Earnouts are a common element of a creative deal structure, especially where there is a value gap between the buyers best offer and the sellers valuation expectation. During the economic downturn we have experienced over the last 18 months, structured transactions including earnouts have become more common.
Negotiators looking to craft earnouts that are fair and agreeable should consider:
- Terms that can be clearly defined and measurable by both parties: Earnouts based on revenue or earnings can be strictly defined in accounting terms; deals based on achieving a specific level of employee or customer satisfaction can be more problematic to quantify.
- The sellers control of resources that impact achieving the earnouts success: Negotiations will also focus on the buyers desire to integrate business operations.
- An achievable earnout: Hurdles set too high could create disincentives and result in poor performance.
- Reasonable limits on the earnout that preclude a windfall that enriches the seller in a way that removes incentives going forward.

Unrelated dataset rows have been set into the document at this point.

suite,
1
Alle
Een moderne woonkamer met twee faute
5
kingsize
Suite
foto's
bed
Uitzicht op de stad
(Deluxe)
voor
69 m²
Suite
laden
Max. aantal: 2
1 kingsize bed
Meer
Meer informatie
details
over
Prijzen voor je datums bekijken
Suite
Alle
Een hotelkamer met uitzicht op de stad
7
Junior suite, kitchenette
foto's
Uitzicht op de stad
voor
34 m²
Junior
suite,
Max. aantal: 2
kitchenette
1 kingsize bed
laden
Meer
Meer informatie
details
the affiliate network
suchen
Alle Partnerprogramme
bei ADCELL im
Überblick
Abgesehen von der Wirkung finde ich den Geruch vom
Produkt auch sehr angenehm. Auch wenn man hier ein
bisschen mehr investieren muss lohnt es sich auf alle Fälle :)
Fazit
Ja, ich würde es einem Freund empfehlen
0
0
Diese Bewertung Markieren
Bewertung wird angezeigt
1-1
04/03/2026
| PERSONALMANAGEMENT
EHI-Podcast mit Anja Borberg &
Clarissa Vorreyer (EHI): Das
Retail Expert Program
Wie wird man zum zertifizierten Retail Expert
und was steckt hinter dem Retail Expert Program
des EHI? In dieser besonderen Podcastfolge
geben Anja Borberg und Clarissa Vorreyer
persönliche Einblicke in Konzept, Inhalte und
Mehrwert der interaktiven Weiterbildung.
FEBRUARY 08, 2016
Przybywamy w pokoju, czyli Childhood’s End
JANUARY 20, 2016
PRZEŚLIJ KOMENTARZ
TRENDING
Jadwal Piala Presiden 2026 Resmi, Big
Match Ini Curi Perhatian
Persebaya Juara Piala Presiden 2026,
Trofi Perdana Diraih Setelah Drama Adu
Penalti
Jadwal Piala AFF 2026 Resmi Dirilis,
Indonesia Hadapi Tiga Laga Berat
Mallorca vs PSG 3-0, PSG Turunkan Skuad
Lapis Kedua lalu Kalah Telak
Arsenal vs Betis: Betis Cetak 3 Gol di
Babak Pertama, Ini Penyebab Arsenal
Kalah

- Allowance for the later revision of terms in the event there is an unusual or catastrophic event that makes reaching earlier objectives unachievable. To address this issue, some multi-year earnouts allow any shortfall to roll from one year to the next, offering the seller a second chance to meet the target.
- Limits on corporate expense allocations that could negatively impact the earnout: Without such limits, earnings-based earnouts may not work.
The term of the earnout should be long enough to eliminate the impact of short term business swings, so a year is the minimum period recommended. Earnouts over longer periods allow the expense of the payout to be spread over a larger revenue or earnings base, thereby allowing for a larger potential payout.